The Key to Understanding PowerShell – on Windows or Linux
I’ve listened to a few of my Windows-friendly compatriots attempting to explain PowerShell to their Linux colleagues, and it hasn’t always gone well. The problem, I think, is that a lot of Windows folks don’t actually know why PowerShell exists in the first place. Let me explain.
PowerShell _does not exist to automate administrative tasks. _Re-read that a few times until it really sinks in. You see, you start going at the Linux guys with this “automation” argument, and they’re all like, “yeah, man, we’ve had that for always.” The existence of PowerShell on Linux makes no sense if the point of PowerShell is simply automation. In fact, PowerShell as an automation mechanism also _makes no sense on Windows. _Keep in mind that all PowerShell does is built on WMI/CIM and .NET Framework; there was nothing stopping you from using those things in the first place. You didn’t need PowerShell.
The point of PowerShell is that .NET Framework is a terrible surface for systems administrators. Getting anything done correctly in .NET requires you to write an application of some size, compile it, and run it. .NET wasn’t designed with ad-hoc, system-level “scripting” in mind; it’s an application development framework. An empty .NET project starts with dozens of lines of code and configuration; that’s the bare minimum to even start writing code. For admins, it’s too much. Heck, it’s sometimes too much for _developers, _which is why some of them like PowerShell as a “.NET immediate window” so much - they can just bang out a one-liner, hit Enter, and get results.
I’ll argue that all operating systems rely on APIs for command-and-control. If you want to tell Windows to shut down, you need an API to do it. In modern times, that API comes via WMI/CIM or .NET, for the most part. In Linux, if you want to configure Apache to listen to a different port, you need an API. That API comes in the form of a text file. I’ll also argue that, from a systems administration perspective, all APIs suck. In Windows, you’re forced to learn this vast and complex .NET Framework, which is only marginally consistent within itself, and which requires a (relative) ton of code to make do anything. In Linux, you’re forced to learn regular expressions and text parsing, along with a bunch of poorly-interconnected command-line tools that have improbable names invented by Dungeons & Dragons geeks in the 1960s and 1970s. “Grep,” as an API for systems administration, was never a good idea - it’s just what got the job done when your main configuration surface was a bunch of text files.

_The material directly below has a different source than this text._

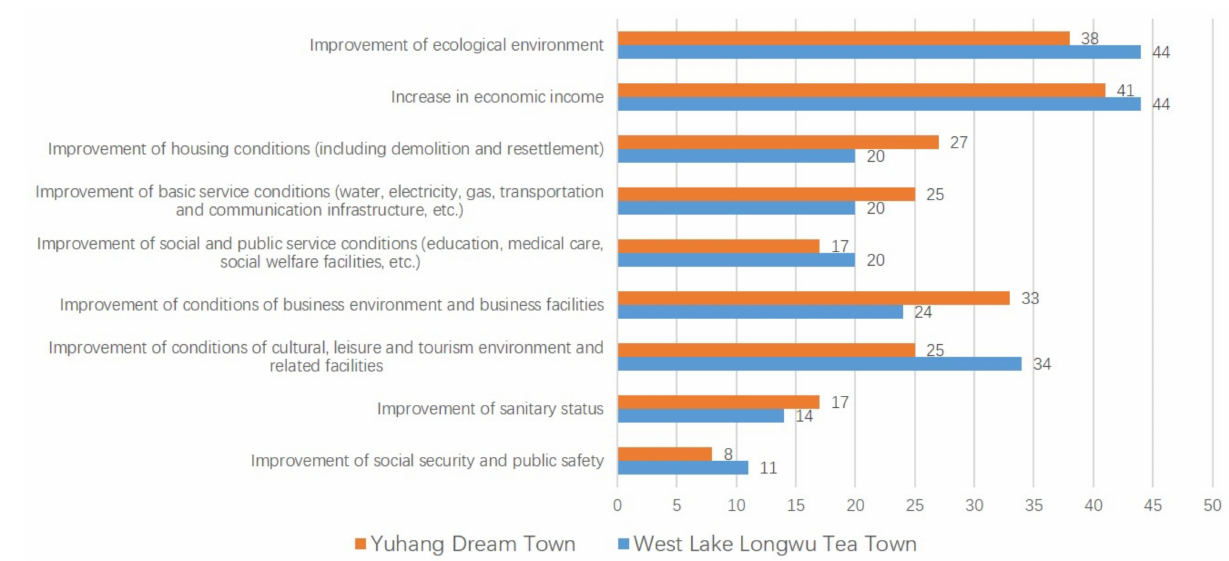
Figure 9. Frequency of selected aspects that respondents want to the CT strategy to focus on to improve the standard of living of the respondents (choose up to 4) (source: authors).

The entire point of PowerShell is nothing more, nor less, than to wrap a more-consistent, administrator-friendly API around those other sucky APIs. PowerShell is an abstraction layer, and that’s it. Do you know how to conquer up a ServiceController reference in .NET, and ask it to restart a surface? Me neither, nor do I care to learn - I’ll just run Restart-Service, which does all that under the hood. Do you know how to pull a daemon list on Linux, retrieve just the httpd daemon, and restart it? You might, but I don’t, and I don’t care to learn that either - I’ll run Restart-Daemon (which will exist someday, I swear it).
On Windows, PowerShell doesn’t replace .NET. We all know that. It makes .NET easier for an admin to use in the context of administration. On Linux, PowerShell doesn’t replace grepsedawk and all the text files - it simply makes them easier, and more consistent, to use for administration. The point of PowerShell is that it allows us to deal in deterministic data structures (objects) without having to be text-parsing experts. It wraps poorly designed underlying APIs into something with a consistent, admin-focused surface. That’s it.
PowerShell does not posit that, on Linux, grepsedawk is a bad idea. PowerShell simply suggests that those tools, and their friends, are a lot harder to learn and use than they should be. PowerShell’s value-add is not automation - you can do that without PowerShell. PowerShell’s value-add is _better productivity as you automate, _and that’s something anyone should be able to wrap their minds around.